Jacques Baud Tout d’abord, il faut comprendre que tout ce qui se passe au Moyen-Orient – et en Syrie en particulier – a pour objectif de modifier les rapports de force dans la région. Israël a toujours eu le sentiment que son environnement géopolitique lui était fondamentalement hostile. Tous ses voisins étaient de grands et puissants pays. La stratégie d’Israël a donc été de les diviser et de les pousser dans des conflits internes, afin qu’ils ne soient pas en mesure de l’attaquer.

L’idée d’un morcellement de la Syrie émerge en février 1982, avec le Plan Yinon, publié en sous l’égide de l’Organisation Sioniste Mondiale, sous le titre « Une stratégie pour Israël dans les années 1980».1 Sous sa forme originale, ce « plan » n’a jamais constitué un élément officiel de la politique de sécurité israélienne, mais il l’a définitivement inspiré.

Le plan a été repris en 1996 sous forme d’une stratégie pour le gouvernement de Benjamin Netanyahu. On le retrouve dans un document secret de la Defense Intelligence Agency (DIA) de 2012. Il s’agit alors de créer un État kurde au nord-est du pays (dans des zones qu’ils n’ont jamais occupées historiquement) ainsi qu’une « principauté salafiste » au sud-est, et de confiner les populations chiites, alaouites et chrétiennes à l’ouest du pays. Il suit les grandes lignes du plan Yinon israélien.

C’est ce qui explique le soutien israélien à l’opposition islamiste, y compris l’État islamique (EI) que l’on a observé dans les années 2011-2013.2 D’ailleurs, contrairement à ce que nos politiciens ont raconté – en Suisse notamment – l’État Islamique est vigoureusement opposé au Hamas palestinien et lui a même déclaré la guerre.3 En réalité, les Occidentaux n’ont pas réellement combattu l’État Islamique, mais l’ont utilisé pour déstabiliser le gouvernement syrien4. C’est ce que nous observons aujourd’hui.

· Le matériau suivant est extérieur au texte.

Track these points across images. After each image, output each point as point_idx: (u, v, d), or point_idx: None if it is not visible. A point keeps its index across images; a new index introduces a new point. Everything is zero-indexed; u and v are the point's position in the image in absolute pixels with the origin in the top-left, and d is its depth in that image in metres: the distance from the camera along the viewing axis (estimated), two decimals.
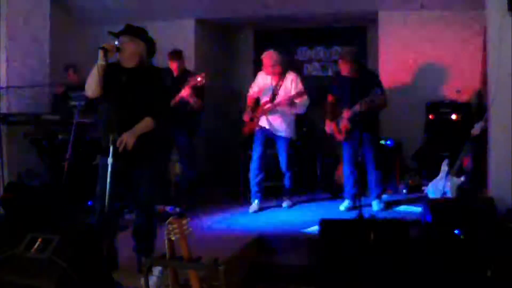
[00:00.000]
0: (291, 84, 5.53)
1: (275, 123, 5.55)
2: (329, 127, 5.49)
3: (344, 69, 5.35)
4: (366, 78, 5.32)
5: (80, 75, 5.85)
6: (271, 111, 5.53)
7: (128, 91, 3.58)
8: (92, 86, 3.57)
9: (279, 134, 5.59)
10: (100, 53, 3.43)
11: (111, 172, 3.24)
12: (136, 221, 3.83)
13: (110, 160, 3.24)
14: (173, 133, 5.57)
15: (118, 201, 4.28)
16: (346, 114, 5.31)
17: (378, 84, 5.29)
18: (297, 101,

La prise de pouvoir du Hayat Tahrir al-Sham (HTS) en décembre 2024 est le résultat d’un concours de circonstances. Premièrement, le besoin de Tayyip Erdogan de trouver des succès en politique étrangère pour masquer ses problèmes économiques intérieurs. Deuxièmement, le besoin d’Israël de montrer une forme de succès et de créer une situation qui se rapproche d’un conflit généralisé afin d’inciter les Américains à intervenir dans la région.4

Troisièmement, l’Ukraine voit la Syrie comme une priorité stratégique pour la Russie et un succès contre Damas permettrait de détourner l’attention de ses échecs militaires sur son propre territoire.5 Le tout ayant la bénédiction de l’administration Biden, dans le prolongement de l’administration Obama de déstabiliser la Syrie.

Aujourd’hui, la division du territoire syrien reflète ce que prévoyait le plan Yinon, mais probablement pas avec le même bénéfice pour Israël.

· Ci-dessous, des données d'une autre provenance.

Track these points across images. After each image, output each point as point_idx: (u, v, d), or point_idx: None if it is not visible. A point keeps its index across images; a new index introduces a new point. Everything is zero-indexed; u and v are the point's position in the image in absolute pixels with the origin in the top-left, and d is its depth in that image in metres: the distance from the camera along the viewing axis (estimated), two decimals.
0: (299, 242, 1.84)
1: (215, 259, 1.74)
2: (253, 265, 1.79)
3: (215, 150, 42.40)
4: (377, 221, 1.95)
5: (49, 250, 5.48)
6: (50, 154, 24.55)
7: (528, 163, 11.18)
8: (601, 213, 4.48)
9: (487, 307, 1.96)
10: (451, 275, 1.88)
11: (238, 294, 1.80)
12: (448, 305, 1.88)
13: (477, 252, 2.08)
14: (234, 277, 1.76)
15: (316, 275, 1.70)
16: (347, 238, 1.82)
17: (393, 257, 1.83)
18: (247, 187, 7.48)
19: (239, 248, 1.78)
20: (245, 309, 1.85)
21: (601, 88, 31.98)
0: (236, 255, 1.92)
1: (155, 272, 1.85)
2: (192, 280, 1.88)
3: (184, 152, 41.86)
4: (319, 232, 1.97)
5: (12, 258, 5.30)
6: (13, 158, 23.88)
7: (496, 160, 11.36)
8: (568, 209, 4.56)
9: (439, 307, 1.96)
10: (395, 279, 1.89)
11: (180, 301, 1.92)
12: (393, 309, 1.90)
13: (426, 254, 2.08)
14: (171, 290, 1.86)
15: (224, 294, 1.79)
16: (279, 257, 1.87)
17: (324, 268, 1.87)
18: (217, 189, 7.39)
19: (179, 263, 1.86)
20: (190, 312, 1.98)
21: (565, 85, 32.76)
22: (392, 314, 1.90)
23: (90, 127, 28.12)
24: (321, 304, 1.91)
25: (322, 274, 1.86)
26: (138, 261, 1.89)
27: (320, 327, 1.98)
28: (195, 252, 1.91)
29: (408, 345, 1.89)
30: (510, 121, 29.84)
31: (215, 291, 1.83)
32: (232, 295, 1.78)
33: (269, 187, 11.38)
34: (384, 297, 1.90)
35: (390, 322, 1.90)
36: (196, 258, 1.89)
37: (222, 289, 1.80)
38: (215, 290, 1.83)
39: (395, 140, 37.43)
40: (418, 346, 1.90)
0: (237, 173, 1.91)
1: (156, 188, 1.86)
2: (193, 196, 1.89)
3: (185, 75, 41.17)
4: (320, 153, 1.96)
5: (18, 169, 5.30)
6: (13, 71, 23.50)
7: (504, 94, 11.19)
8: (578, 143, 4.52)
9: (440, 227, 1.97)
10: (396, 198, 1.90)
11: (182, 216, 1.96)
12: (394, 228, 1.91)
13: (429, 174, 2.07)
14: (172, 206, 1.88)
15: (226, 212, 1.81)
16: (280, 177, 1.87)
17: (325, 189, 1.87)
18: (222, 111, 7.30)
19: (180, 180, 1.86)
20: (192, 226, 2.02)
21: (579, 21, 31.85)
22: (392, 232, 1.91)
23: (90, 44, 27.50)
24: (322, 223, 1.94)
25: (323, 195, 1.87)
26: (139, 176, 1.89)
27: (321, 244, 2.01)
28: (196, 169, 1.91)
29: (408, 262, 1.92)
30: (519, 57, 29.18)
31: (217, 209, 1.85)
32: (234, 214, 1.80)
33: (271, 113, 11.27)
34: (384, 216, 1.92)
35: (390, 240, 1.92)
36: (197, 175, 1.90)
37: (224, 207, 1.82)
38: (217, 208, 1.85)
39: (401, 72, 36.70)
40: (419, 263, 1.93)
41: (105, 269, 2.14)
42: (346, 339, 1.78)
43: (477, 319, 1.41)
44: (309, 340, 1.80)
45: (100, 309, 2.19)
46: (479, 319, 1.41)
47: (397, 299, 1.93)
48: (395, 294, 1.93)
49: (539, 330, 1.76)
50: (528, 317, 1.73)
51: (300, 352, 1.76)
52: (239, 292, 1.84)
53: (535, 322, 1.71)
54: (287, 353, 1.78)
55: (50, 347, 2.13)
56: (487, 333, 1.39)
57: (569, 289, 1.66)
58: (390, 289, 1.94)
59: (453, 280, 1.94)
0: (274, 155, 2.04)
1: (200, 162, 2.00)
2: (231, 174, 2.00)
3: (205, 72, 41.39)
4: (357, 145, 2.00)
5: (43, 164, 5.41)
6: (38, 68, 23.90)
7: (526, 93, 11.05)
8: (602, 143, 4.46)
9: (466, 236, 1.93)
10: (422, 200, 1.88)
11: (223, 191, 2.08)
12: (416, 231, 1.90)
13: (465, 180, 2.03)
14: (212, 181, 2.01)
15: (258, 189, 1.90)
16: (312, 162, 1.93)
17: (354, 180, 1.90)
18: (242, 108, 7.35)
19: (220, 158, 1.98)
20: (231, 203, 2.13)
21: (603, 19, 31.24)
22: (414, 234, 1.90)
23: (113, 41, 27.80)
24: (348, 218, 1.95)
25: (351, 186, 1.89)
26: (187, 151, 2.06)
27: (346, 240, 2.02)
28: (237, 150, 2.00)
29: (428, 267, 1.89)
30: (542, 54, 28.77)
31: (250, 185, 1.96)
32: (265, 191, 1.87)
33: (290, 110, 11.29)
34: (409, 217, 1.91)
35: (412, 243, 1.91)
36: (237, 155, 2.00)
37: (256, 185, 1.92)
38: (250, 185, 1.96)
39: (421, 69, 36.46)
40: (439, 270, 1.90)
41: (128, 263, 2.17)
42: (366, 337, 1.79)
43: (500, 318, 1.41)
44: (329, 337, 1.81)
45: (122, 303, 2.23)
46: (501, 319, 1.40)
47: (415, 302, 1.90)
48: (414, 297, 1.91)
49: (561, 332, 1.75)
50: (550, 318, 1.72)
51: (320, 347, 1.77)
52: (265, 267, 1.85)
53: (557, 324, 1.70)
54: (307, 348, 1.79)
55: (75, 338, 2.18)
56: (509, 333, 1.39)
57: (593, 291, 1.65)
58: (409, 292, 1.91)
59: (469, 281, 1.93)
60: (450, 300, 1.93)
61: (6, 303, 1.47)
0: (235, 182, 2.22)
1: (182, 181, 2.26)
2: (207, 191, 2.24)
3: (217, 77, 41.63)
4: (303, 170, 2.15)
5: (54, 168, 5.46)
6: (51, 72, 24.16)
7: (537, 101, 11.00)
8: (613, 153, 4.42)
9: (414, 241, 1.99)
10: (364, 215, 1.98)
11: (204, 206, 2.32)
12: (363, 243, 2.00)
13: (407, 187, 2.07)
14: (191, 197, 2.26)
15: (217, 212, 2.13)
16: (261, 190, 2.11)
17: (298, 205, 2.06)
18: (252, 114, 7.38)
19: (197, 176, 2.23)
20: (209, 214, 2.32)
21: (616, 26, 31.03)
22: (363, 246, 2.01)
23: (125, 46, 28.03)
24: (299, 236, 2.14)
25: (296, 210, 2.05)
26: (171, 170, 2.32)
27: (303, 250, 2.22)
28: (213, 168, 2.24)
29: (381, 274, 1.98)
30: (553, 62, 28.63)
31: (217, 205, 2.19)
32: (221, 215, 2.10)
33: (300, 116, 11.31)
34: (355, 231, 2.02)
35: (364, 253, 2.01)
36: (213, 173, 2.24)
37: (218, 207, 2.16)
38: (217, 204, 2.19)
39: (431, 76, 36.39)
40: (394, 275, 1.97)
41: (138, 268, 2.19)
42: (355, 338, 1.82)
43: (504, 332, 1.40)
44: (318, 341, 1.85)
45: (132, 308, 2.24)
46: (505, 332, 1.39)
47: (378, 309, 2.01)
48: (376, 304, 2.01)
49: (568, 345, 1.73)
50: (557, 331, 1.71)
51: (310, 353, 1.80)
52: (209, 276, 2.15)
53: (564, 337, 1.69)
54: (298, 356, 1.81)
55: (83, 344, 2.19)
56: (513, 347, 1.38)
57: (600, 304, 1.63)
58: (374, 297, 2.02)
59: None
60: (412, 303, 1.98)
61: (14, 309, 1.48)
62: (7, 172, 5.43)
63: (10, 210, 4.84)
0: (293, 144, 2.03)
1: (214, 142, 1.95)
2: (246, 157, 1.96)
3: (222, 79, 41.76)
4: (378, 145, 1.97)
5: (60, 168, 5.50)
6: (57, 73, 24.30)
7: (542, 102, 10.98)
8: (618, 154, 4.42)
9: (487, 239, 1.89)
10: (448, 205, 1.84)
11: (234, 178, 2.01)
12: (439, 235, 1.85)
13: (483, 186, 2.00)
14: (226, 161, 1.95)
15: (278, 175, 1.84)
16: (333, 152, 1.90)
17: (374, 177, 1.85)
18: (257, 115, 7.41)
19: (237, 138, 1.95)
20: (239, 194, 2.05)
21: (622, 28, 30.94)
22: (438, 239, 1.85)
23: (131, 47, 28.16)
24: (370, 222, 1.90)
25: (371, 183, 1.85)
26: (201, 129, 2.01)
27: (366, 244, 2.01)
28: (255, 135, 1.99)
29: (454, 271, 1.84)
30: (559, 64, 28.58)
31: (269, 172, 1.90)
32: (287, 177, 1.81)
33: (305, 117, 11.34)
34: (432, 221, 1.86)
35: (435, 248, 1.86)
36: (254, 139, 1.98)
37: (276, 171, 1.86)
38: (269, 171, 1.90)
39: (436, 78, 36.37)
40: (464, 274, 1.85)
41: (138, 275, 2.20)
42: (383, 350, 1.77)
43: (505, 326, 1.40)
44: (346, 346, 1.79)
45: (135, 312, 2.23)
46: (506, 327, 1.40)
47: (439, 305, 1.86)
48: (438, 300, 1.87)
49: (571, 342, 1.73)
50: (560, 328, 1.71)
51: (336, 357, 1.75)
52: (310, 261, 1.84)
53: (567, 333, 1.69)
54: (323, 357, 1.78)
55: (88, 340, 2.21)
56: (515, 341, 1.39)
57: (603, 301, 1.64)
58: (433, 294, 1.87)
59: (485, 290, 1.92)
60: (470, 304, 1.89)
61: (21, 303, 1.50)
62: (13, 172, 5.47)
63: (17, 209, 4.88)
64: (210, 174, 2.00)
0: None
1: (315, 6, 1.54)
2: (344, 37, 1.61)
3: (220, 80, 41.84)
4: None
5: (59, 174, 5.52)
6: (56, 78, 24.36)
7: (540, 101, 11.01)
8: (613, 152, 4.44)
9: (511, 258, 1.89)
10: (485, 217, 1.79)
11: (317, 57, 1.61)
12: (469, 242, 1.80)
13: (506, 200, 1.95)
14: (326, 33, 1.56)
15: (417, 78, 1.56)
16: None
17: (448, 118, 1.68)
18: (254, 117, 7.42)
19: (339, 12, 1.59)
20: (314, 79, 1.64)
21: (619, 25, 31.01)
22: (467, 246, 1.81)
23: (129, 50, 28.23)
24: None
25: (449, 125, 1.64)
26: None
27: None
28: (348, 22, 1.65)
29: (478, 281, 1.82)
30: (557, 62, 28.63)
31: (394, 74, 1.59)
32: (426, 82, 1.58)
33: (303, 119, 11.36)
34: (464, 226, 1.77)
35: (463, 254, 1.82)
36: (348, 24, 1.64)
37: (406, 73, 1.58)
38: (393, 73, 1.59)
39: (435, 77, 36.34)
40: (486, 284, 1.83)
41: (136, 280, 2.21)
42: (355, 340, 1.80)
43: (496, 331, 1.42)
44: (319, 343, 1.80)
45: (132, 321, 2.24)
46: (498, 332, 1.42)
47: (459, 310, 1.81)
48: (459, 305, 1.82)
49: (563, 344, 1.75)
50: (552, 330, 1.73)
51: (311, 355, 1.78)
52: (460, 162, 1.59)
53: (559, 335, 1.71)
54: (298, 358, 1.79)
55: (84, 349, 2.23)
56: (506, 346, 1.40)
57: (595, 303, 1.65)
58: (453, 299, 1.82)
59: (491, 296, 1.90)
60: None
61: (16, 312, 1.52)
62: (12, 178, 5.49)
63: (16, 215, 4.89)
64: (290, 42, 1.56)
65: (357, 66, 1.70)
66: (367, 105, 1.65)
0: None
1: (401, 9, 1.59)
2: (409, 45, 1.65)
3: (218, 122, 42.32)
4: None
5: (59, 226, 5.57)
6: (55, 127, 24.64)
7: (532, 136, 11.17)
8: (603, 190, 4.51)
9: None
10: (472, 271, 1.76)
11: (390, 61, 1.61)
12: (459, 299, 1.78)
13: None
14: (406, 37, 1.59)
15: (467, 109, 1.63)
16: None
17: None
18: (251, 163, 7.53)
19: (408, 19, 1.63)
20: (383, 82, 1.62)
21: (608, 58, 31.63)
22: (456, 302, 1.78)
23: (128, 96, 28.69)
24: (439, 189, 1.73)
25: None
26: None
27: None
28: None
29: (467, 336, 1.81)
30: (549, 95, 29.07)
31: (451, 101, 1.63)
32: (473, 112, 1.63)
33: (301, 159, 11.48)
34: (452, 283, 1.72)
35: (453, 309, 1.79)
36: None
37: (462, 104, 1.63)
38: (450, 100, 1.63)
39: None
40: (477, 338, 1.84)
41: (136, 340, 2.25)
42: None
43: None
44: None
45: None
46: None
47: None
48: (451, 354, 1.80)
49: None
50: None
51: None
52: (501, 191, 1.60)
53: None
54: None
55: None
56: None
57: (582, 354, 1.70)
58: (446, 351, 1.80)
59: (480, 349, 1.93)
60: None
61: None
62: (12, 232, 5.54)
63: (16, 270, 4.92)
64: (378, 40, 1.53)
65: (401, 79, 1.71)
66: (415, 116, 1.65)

Dans un premier temps, le renversement de Bachar al Assad, a renforcé la position militaire de la Turquie, notamment à l’égard des Kurdes. Mais aujourd’hui, il semble que la Turquie n’ait plus le contrôle de ce qui se passe dans le pays, en particulier avec les massacres que l’on a vus en mars dans le secteur de Lattaquié.

Quant à Israël, la situation ne s’est pas vraiment améliorée. Au lendemain de l’arrivée du HTS au pouvoir, on pouvait voir à Istanbul le slogan « Hier Sainte Sophie. Aujourd’hui les Omeyyades. Demain Al-Aqsa ». Autrement dit, la partie du monde musulman la plus adversaire d’Israël s’est rapproché.

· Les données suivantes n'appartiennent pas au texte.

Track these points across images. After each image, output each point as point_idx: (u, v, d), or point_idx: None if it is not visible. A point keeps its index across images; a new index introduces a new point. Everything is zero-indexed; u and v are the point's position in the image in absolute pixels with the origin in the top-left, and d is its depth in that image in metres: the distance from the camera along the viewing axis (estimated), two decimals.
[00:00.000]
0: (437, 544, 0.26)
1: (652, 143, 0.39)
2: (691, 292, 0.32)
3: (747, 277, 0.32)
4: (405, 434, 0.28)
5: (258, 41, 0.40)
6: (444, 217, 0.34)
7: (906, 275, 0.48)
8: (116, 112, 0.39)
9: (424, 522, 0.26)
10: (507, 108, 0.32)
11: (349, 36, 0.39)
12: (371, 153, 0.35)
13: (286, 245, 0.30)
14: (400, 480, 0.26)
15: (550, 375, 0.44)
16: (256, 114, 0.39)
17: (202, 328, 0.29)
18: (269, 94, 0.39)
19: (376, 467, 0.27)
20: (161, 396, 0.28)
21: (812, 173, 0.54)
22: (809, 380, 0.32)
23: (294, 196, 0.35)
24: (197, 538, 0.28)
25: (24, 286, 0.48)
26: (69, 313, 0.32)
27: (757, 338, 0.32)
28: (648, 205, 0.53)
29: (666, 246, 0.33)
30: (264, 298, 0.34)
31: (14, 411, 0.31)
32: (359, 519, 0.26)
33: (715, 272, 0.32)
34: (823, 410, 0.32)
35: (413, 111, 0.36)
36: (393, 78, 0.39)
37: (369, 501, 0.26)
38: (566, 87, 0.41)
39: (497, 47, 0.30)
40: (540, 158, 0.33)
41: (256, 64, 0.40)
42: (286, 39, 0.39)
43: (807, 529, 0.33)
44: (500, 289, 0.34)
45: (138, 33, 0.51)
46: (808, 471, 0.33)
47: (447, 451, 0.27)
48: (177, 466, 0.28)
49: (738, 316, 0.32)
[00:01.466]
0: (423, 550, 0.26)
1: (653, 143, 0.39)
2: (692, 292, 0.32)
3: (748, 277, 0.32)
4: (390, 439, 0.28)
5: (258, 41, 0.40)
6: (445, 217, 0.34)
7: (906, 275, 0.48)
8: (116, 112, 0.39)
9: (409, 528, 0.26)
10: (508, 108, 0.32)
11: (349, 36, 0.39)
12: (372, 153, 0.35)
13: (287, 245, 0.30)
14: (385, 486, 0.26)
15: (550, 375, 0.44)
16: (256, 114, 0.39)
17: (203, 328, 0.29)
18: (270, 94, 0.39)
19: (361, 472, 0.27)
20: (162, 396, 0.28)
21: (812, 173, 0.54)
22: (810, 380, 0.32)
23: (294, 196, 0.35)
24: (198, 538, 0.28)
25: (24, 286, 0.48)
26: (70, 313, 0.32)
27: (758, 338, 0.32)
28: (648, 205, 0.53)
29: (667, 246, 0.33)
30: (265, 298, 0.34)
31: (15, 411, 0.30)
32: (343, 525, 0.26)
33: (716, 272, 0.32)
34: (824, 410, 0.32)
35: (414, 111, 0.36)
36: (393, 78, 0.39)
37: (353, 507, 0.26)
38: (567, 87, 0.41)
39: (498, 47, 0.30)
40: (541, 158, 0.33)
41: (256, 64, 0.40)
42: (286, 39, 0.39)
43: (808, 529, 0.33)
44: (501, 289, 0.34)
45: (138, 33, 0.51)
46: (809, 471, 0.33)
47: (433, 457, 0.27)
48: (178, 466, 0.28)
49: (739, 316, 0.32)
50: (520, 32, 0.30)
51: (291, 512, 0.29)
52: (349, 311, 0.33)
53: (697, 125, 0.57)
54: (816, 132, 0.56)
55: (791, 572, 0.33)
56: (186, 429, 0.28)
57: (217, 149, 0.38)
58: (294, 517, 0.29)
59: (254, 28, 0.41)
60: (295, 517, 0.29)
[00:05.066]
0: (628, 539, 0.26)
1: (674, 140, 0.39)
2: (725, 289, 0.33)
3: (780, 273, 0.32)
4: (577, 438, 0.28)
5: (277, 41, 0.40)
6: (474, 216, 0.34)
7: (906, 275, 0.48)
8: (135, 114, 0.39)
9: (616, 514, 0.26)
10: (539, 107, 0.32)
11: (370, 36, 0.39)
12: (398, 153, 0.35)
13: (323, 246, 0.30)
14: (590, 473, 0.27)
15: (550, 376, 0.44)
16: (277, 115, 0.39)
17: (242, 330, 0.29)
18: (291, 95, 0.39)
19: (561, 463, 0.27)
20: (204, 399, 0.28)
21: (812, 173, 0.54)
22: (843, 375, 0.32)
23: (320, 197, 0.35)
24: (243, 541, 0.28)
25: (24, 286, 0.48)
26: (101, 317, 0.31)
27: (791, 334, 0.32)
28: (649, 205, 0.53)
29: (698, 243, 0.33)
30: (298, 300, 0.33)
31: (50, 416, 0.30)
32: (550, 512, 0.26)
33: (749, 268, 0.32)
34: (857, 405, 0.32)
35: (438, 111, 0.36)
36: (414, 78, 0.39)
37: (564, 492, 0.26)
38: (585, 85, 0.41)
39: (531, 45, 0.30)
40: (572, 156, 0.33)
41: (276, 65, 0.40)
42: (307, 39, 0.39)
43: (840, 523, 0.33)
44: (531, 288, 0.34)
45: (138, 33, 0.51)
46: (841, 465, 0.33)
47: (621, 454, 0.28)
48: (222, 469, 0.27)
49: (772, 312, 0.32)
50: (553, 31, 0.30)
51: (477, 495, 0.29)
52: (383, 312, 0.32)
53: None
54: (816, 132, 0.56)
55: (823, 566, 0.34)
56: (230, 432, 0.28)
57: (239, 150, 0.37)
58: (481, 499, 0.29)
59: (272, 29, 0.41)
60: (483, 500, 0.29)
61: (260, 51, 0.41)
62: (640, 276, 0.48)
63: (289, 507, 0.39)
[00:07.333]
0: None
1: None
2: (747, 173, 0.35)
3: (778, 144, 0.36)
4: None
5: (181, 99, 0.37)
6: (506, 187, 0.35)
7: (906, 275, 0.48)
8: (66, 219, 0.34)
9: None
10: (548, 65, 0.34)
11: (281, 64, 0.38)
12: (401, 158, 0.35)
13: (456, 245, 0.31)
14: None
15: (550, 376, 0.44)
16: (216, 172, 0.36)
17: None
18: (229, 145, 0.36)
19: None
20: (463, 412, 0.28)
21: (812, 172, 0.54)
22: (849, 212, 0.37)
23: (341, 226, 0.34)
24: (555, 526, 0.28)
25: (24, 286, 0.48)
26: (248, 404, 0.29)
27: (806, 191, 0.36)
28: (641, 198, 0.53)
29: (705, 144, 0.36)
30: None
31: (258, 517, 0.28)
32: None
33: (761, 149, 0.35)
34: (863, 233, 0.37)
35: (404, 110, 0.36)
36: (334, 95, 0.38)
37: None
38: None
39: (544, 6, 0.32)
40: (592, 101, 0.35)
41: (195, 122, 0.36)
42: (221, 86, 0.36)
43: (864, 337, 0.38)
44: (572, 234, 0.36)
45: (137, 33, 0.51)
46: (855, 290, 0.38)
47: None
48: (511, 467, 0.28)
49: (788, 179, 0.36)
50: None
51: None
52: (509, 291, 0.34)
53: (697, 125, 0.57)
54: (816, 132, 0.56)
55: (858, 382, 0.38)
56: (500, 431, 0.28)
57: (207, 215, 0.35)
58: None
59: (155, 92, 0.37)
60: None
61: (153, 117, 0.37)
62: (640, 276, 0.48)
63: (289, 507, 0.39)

Par ailleurs, il faut se rappeler que le « nom de guerre » « Mohammed al-Jolani » est transcrit en arabe classique, mais dans la région on le prononce « Mohammed al-Golani ». Il est originaire du Golan, aujourd’hui occupé par Israël. Cela explique que très rapidement, les nouvelles autorités de Damas ont mis en garde Israël contre sa présence et ses frappes sur le territoire syrien.6 De son côté, Israël a clairement menacé la Syrie.7

Le problème est qu’Israël n’a jamais été capable de développer ses relations avec ses voisins par le dialogue. Tous les efforts de paix faits dans la région ont été conduits par les États-Unis. On notera une fois de plus, que dans cette région, l’Union Européenne – qui a pourtant un programme de dialogue méditerranéen – est incapable d’assumer un rôle diplomatique.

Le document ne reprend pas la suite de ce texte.